Source passage —
Start of Block
Monday, February 16, 2015

More Cement trucks and construction

Thought I'd post these to go along with the other sketcher postings of our day among the cememnt trucks and pumpers amid the construction at the Fields.

sketch with multi colored pencil...what fun!

This first was to get my head around the active soon as one cement truck was emptied of its load it left and a new truck moved into place. A ballet of movement across my stage.

same view as above but with my usual non waterproof ink and watercolor

non waterproof ink and watercolor
This last view is of the street after all of the trucks have left and this last pumper truck is set to go too.

Sunday, February 15, 2015

Concrete Pouring & Fibonacci Spirals

The cement trucks were lined up ready to move into place when the last one emptied its load.  I didn't have to worry about losing that perfect moment to sketch something because it was the same scene over and over.

I've been thinking about Fibonacci spirals and golden proportions lately, and I imagined that the arch of the long arms pumping the concrete into place was roughly creating the famous shape, and some of the buildings proportions and relationship to one another seemed to fit too.

It was beautiful weather for sketching, and the great company of fellow sketchers added immensely to the delight of the day!
End of Block
Exercise material —
Start of Block
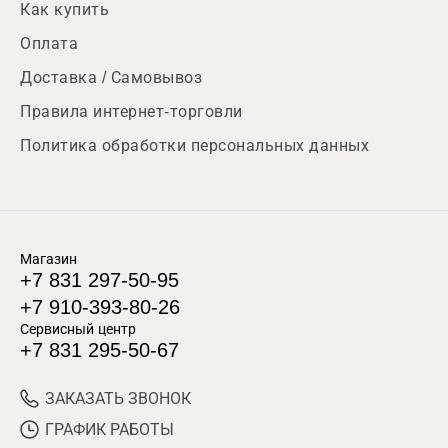
Как купить
Оплата
Доставка / Самовывоз
Правила интернет-торговли
Политика обработки персональных данных
Магазин
+7 831 297-50-95
+7 910-393-80-26
Сервисный центр
+7 831 295-50-67
ЗАКАЗАТЬ ЗВОНОК
ГРАФИК РАБОТЫ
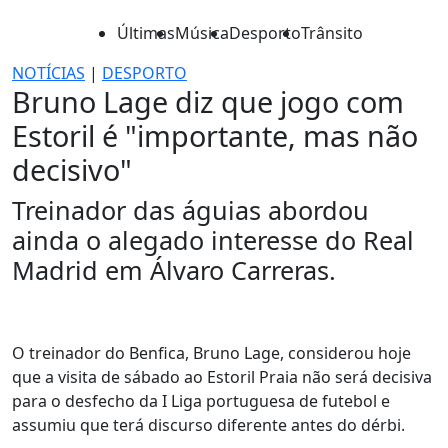
Últimas
Música
Desporto
Trânsito
NOTÍCIAS
|
DESPORTO
Bruno Lage diz que jogo com
Estoril é "importante, mas não
decisivo"
Treinador das águias abordou
ainda o alegado interesse do Real
Madrid em Álvaro Carreras.
O treinador do Benfica, Bruno Lage, considerou hoje
que a visita de sábado ao Estoril Praia não será decisiva
para o desfecho da I Liga portuguesa de futebol e
assumiu que terá discurso diferente antes do dérbi.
End of Block
Problem set —
- A) Restate the part of the sketching post that opens with the words containing "sketch with multi" and closes with "set to go too.", renaming "watercolor" to "gouache" throughout.
- B) Output the records from their start through the line that contains "ГРАФИК РАБОТЫ", including both ends, and leave the pictures out.

Task answers —
- A)
sketch with multi colored pencil...what fun!

This first was to get my head around the active soon as one cement truck was emptied of its load it left and a new truck moved into place. A ballet of movement across my stage.

same view as above but with my usual non waterproof ink and gouache

non waterproof ink and gouache
This last view is of the street after all of the trucks have left and this last pumper truck is set to go too.

- B)
Как купить
Оплата
Доставка / Самовывоз
Правила интернет-торговли
Политика обработки персональных данных
Магазин
+7 831 297-50-95
+7 910-393-80-26
Сервисный центр
+7 831 295-50-67
ЗАКАЗАТЬ ЗВОНОК
ГРАФИК РАБОТЫ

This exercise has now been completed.